Total classic. And it’s all about inertia. Your ship has inertia, and so do your enemies. So you can tell what they’re going to do, you can tell they aren’t going to suddenly switch directions unfairly, the whole thing is perfectly calibrated. The button you just pushed combines with your existing trajectory to make smooth curves. Another good thing about the inertia is you don’t necessarily have to shoot in the same direction you’re moving. It would take a while for this to get old.
For a game generally recognized as the first side-scroller, it’s impressive that it already contains the “rescue your allies” motif as well as the shooting motif, and it’s even more impressive that the rescuing mechanism works and is often more fun than shooting at enemies. Who are these enemies anyway? I have to avoid the terrain, I have to rescue people, violence is a low priority.
This is just a version of Snake / Rattler Race. Being limited to the Pac-Man style map is not ideal for this kind of game, and the cabinet had a joystick that couldn’t make two turns in quick succession.
Another weird game in Pac-Man maps, this one hit a chord with me. Imagine Pac-Man as a shooter. Yep. You have to shoot the pellets to accumulate them – running over them has no effect.

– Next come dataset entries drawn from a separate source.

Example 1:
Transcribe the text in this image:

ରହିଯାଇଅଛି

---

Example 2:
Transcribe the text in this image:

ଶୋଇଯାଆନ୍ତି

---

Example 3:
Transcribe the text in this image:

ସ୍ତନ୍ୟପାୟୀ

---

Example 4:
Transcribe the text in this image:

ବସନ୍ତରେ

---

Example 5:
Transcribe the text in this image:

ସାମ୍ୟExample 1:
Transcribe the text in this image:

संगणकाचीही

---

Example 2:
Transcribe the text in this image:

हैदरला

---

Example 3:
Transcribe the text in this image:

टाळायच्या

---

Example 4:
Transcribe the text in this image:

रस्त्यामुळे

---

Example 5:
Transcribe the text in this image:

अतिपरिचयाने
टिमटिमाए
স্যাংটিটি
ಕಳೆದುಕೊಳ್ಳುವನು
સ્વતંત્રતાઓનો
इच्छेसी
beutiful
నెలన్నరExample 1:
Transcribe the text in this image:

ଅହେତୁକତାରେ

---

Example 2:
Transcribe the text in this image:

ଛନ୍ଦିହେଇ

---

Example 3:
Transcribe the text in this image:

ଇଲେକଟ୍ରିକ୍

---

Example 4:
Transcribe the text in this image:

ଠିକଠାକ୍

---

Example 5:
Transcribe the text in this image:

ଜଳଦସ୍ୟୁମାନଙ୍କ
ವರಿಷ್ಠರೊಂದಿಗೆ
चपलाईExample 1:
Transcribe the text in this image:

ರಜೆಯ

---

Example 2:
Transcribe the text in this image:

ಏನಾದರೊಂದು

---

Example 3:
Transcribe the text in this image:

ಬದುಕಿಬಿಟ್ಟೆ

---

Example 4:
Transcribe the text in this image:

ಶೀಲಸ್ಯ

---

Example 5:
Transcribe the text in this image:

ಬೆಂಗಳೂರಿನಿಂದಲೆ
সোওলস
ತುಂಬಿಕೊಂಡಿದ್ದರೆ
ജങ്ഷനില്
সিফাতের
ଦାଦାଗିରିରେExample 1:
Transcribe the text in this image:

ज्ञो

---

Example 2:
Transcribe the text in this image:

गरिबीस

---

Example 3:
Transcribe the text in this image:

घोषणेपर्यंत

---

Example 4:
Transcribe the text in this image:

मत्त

You can run right through the enemies, because what matters is whether you shoot them or they shoot you. [Although by the time you run through one, he’s probably had enough time to shoot you.] The requirement to shoot the dots, and the fact that you can’t shoot THROUGH the dots but your enemies can, makes it challenging despite the enemies’ slow pace. As for why it’s called Eyes, you control an eye. Your looking part is at the front, and the back is red. Your enemies are alien eyes [yellow, green]. Yes, all the characters are Eyes. This game [like Nibbler] was made by a company called Rock-Ola that didn’t really have any hits. I want a copy.
I was a fan of Alleyway on the Game Boy, despite the lack of power-ups. I love the circular version called Vortex on the iPod Classic. In the original [so to speak] Arkanoid, there are power-ups, but they barely improve it because they don’t last long. You should be powered up until you slip up and lose a ball — it’s only fair. Also it would be nice if brick color meant something, but all we get is that the gray ones don’t break.